• _Required work_:
Give the records again word for word. Leave every picture out.

• _Excerpted data_:
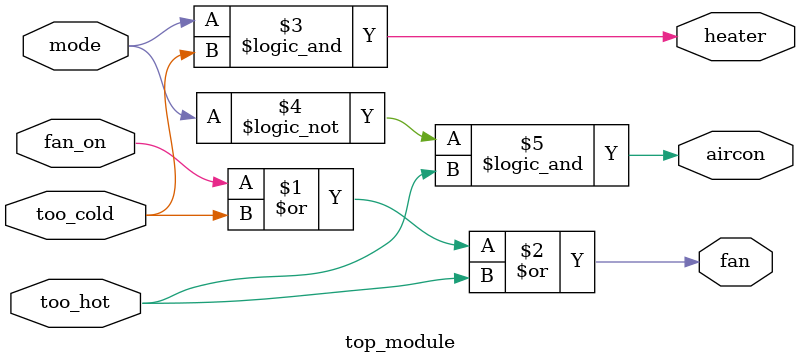
<source format=sv>
module top_module(
	input mode,
	input too_cold, 
	input too_hot,
	input fan_on,
	output heater,
	output aircon,
	output fan
);

// Control the fan
assign fan = (fan_on | too_cold | too_hot);

// Control the heater
assign heater = (mode && too_cold);

// Control the aircon
assign aircon = (!mode && too_hot);

endmodule

</source>
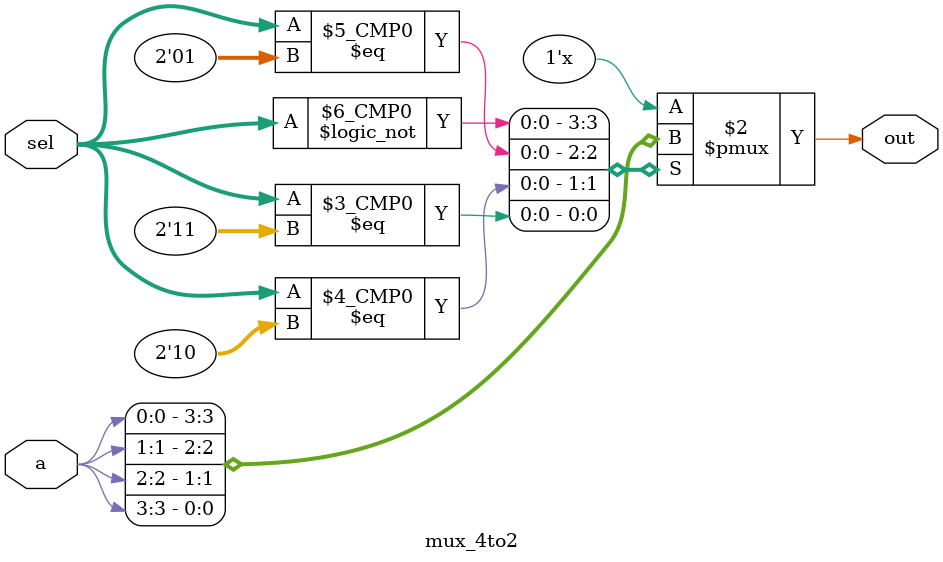
<source format=v>
`timescale 1ns / 1ps


module mux_4to2(
    input [3:0] a,
    input [1:0] sel,
    output reg out
    );
   always@(*) begin
   case (sel)
   2'b00: out=a[0];
   2'b01: out=a[1];
   2'b10: out=a[2];
   2'b11: out=a[3];
   default: out=0;
   endcase 
   end
endmodule

</source>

• _Solved problem_:
<source format=sv>
module top_module(
	input mode,
	input too_cold, 
	input too_hot,
	input fan_on,
	output heater,
	output aircon,
	output fan
);

// Control the fan
assign fan = (fan_on | too_cold | too_hot);

// Control the heater
assign heater = (mode && too_cold);

// Control the aircon
assign aircon = (!mode && too_hot);

endmodule

</source>
<source format=v>
`timescale 1ns / 1ps


module mux_4to2(
    input [3:0] a,
    input [1:0] sel,
    output reg out
    );
   always@(*) begin
   case (sel)
   2'b00: out=a[0];
   2'b01: out=a[1];
   2'b10: out=a[2];
   2'b11: out=a[3];
   default: out=0;
   endcase 
   end
endmodule

</source>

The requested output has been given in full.